Ward v. Consolidated Rail Corp.

CAVANAGH, J.

(dissenting). While I tend to agree that the trial court initially erred under existing law when it concluded that plaintiff was entitled to an adverse presumption,1 I am not as convinced as the majority that the trial court ultimately erred when it instructed the jury that it could infer that the missing evidence was unfavorable to defendant.2 Moreover, even assuming that the trial court erroneously instructed the jury, I would conclude that the error was harmless.

Here, the jury found that defendant was not negligent under the Federal Employers’ Liability Act (FELA), 45 USC 51 et seq. The jury also concluded that the handbrake in question was in proper condition and safe to operate without unnecessary danger of personal injury as required by the Federal Locomotive Inspection Act (FLIA). See 49 USC 20701(1). However, the jury found that the Federal Safety Appliance Act (FSAA), *90specifically 49 USC 20302(a)(1)(B), had been violated because the handbrake was inefficient. On the facts before us, I fail to see how the perceived error in this case resulted in such unfair prejudice to defendant that permitting the jury’s verdict to stand would be inconsistent with substantial justice. In my view, the jury could have reached its verdict without the aid of the trial court’s arguably erroneous instruction. The jury could have concluded that defendant was not negligent and that the handbrake, even though not unnecessarily dangerous, was nonetheless inefficient.3 Accordingly, I must respectfully dissent.

Kelly, J., concurred with Cavanagh, J.

See Trupiano v Cully, 349 Mich 568, 570; 84 NW2d 747 (1957).

See, e.g., In re Wood Estate, 374 Mich 278, 288-290; 132 NW2d 35 (1965).

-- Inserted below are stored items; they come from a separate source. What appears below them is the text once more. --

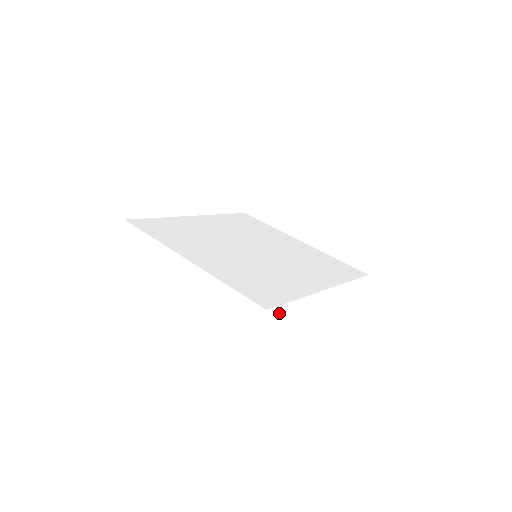
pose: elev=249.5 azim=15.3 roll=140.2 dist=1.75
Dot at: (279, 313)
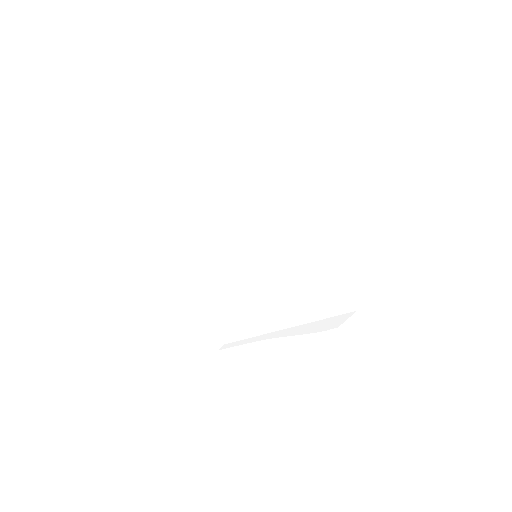
Dot at: (238, 344)
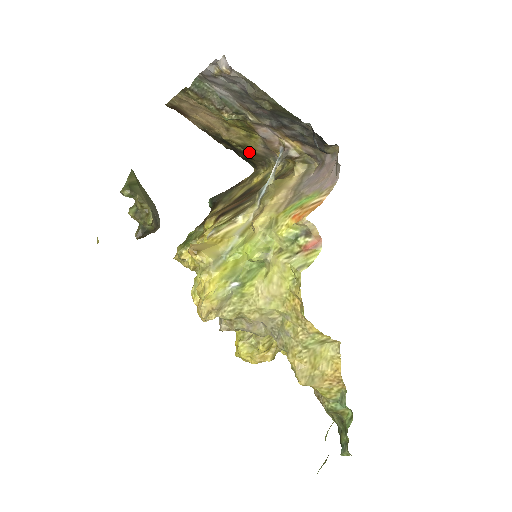
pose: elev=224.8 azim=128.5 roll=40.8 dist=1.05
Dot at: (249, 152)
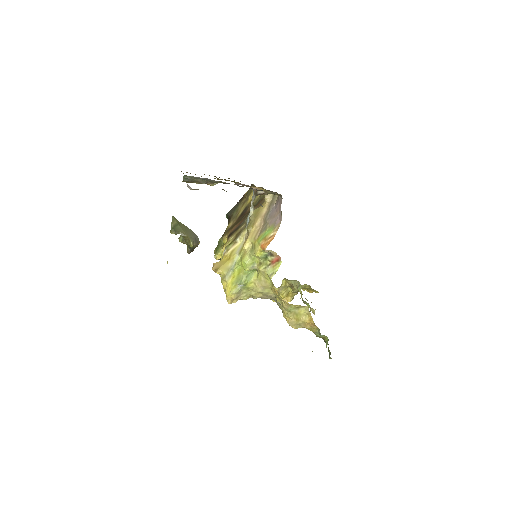
Dot at: occluded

See also Widmayer v Leonard, 422 Mich 280, 289; 373 NW2d 538 (1985); Brandt v C F Smith & Co, 242 Mich 217, 222; 218 NW 803 (1928); Dowagiac Mfg Co v Schneider, 181 Mich 538, 541; 148 NW 173 (1914); Vergin v City of Saginaw, 125 Mich 499, 503; 84 NW 1075 (1901); Cooley v Foltz, 85 Mich 47, 49; 48 NW 176 (1891); Cole v Lake Shore & M S R Co, 81 Mich 156, 161-162; 45 NW 983 (1890).

See, e.g., MCR 2.613(A); Urben v Pub Bank, 365 Mich 279, 287; 112 NW2d 444 (1961); Macklem v Warren Constr Co, 343 Mich 334; 72 NW2d 60 (1955).